READING TEXT =>
"""
I just assume that the giant, more expensive beds will no longer be on sale. Dammit.

Comfortably Numb


Karmann, summing up all our feels about this eye situation

Anesthesia stories.

1) When I was 14 I went in for my one billionth set of (ear) drainage tubes. Being that I was 14 I was, of course, *super* cool and, after receiving whatever magical feel good elixir they put in the IV pre-op, I led the surgical team in a truly awful rendition of Pink Floyd’s Comfortably Numb (because HAR!) as they wheeled me to the OR.

That is my primary association with general anesthesia. Well, that and being about 5-ish and headed in for maybe my second set of tubes and being asked what flavor anesthesia I wanted and choosing bubblegum and then experiencing the end of my childhood as I inhaled the rubber-scented gas, thinking “those fuckers lied to me.” In more 5-ish year old vocabulary, albeit. Not that I’m still bitter or anything.



2) Getting the phone call that Karmann, who I’d dropped off in the morning for dental scaling with general, was ready for pick-up. This was basically my first solo experience with critter anesthesia–indeed my only anesthesia experience since being an ultra-cool 14 year old Floyd fan–so I insist I should be forgiven for enquiring as to whether she’d be up for the one mile walk back to my apartment. I was told to drive.

The critter that I picked up resembled my Karmann only tangentially. She was dopey, uncoordinated, sluggish, and clearly unhappy. And about an hour after we got home, the awful pooping started. Every half hour I had to run her outside for an emergency. Even though she quickly exhausted all intestinal contents, she continued to have cramps and dry heaves and every single half hour, all night, into the next morning, and well into the afternoon, we frantically ran outside so that she could do a futile poop dance and cry. And then I would bring her in and she would flop onto the floor and proceed to lie perfectly still for the next 29 minutes. I sincerely wondered if she was going to make it.

She apparently gets stress colitis, and we’ve gone through a variation on this routine each time she’s had to be sedated for a dental. Which is why, after the last one, I resolved to NEVER EVER DO ANESTHESIA AGAIN (save for emergencies–basically, no dental. Superficial cleaning only. And good maintenance.)

So when I took her to the vet this afternoon, I went from:

Oh my god my freaking puppy has freaking pink eye! WORST DAY EVER!!!
"""
WHAT YOU WILL DO =>
a. In the anesthesia post, what song did the writer lead the surgical team in singing at age 14?
b. Continue the anesthesia post from its final line.
The listing comes from a different source than the anesthesia post above.

ENTRIES PROVIDED =>
"""
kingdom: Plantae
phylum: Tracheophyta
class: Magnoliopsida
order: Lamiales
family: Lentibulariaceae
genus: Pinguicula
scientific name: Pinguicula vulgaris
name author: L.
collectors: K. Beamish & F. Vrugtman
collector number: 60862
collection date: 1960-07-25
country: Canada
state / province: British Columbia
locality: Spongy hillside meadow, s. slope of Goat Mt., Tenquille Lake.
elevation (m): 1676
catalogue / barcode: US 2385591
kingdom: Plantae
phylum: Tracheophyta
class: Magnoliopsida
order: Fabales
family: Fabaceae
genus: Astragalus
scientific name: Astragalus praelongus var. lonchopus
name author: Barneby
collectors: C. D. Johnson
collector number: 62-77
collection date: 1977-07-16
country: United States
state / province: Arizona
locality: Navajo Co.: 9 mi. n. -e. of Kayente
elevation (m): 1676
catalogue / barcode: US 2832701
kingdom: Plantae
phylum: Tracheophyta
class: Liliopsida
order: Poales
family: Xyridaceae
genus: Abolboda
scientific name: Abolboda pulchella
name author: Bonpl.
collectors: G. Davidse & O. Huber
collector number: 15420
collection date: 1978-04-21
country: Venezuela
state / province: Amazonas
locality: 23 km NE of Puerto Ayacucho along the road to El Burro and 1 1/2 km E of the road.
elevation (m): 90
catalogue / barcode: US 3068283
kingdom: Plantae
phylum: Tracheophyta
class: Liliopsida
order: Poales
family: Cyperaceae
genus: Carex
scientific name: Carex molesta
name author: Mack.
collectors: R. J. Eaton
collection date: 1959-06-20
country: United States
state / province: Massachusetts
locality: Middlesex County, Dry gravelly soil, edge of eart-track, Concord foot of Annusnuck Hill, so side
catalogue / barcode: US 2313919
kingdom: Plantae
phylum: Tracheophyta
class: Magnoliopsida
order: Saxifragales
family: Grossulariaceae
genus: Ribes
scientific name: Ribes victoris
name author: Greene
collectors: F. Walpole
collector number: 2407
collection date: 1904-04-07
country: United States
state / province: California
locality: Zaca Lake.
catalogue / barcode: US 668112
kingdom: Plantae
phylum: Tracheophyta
"""
RESPONSES FOR EACH TASK =>
a. Pink Floyd's "Comfortably Numb."

b.
*blink, blink, blink* *human stomach cramps*

When the vet said that no, not pink eye. Benign, pre-existing eyelid cyst is growing in toward her eyeball and irritating the crap out of it and it has to be surgically removed and hey, since she’ll be under, why don’t we also do a dental and make sure you’re totally broke and also covered in liquipoo–is Wednesday good for you?

So much pro-biotic and eye ointment and wine in my immediate future.

*hugs puppy*

Full Moons, Head Trauma, and . . . PINK EYE??!?

This month, the Full Freaking Moon brought to me:

– 2 critters who are questionable for this week’s big game due to head injury. Mort sustained a knee to the head as I flopped about in bed, trying to get comfortable, and Karmann got bopped when she shoved that giant, adorable head of hers under the dishwasher door as I was lowering it.

Oh sure, at face these may seem like accidents or, quite possibly, even, maybe, you might perhaps wonder if I were not to blame as I merely scapegoat the moon. But the moon makes me creepy! And discombobulated! I cannot be held accountable.

– Pink eye. ARE YOU FREAKING KIDDING ME DOGS CAN GET PINK EYE?!?? I noticed green gooey eye gloop yesterday, as I was kissing Karmann’s nose in apology for the Moon braining her with the dishwasher (*shakes fist* MOOOOOOOOOON!!!) This morning her little eye is red and swollen and she’s rubbing it (generally on me) and just seems displeased with her current condition.

She was also doing her routine puppy hork to clear the scarf’s worth of her own fur that she swallows every day and it sounded notably less resonant. Like somebody carpeted her sinuses. So we’ll be headed to what has become our weekly vet visit tomorrow.

Unless I freak out and think she has become terminally sadpants in the middle of the night and hike her off to the emergency vet for a puppy cold because oh my god a sick puppy is the saddest thing ever. And also, I’m a little reactionary.